■ **What is needed**
Given the entries below, would you transcribe exactly the lines starting at the one with "oloji ürünü ses ve görüntü" and ending at the one with "Berita Terkait", both kept, pictures omitted, nothing extra?

■ **Supplied information**
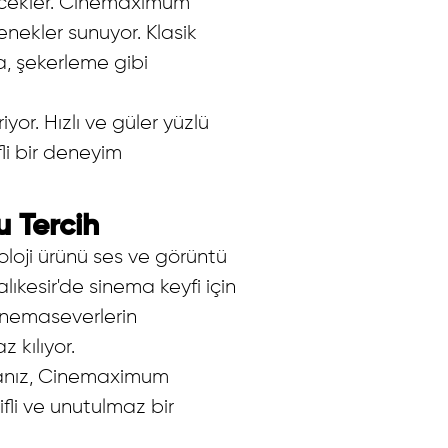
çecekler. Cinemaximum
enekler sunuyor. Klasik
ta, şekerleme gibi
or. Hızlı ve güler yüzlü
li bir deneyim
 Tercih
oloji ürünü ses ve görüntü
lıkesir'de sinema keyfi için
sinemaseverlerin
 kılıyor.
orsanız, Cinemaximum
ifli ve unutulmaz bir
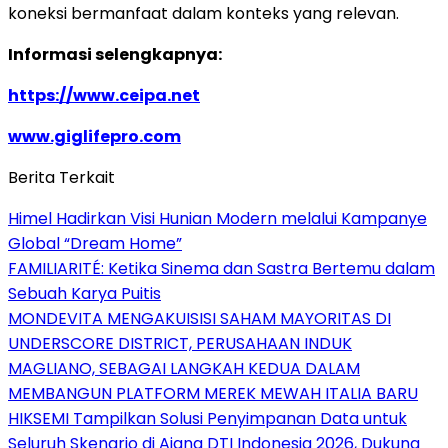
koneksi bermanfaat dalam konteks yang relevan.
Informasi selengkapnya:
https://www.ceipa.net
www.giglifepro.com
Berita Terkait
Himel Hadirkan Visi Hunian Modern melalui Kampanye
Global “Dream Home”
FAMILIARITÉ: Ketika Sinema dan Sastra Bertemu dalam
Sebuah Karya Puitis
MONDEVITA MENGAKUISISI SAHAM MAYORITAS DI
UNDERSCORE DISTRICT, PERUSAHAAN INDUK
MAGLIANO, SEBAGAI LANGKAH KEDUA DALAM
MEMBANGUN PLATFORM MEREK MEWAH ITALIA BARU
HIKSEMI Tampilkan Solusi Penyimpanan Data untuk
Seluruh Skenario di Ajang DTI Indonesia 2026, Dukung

■ **Exercise solution**
oloji ürünü ses ve görüntü
lıkesir'de sinema keyfi için
sinemaseverlerin
 kılıyor.
orsanız, Cinemaximum
ifli ve unutulmaz bir
koneksi bermanfaat dalam konteks yang relevan.
Informasi selengkapnya:
https://www.ceipa.net
www.giglifepro.com
Berita Terkait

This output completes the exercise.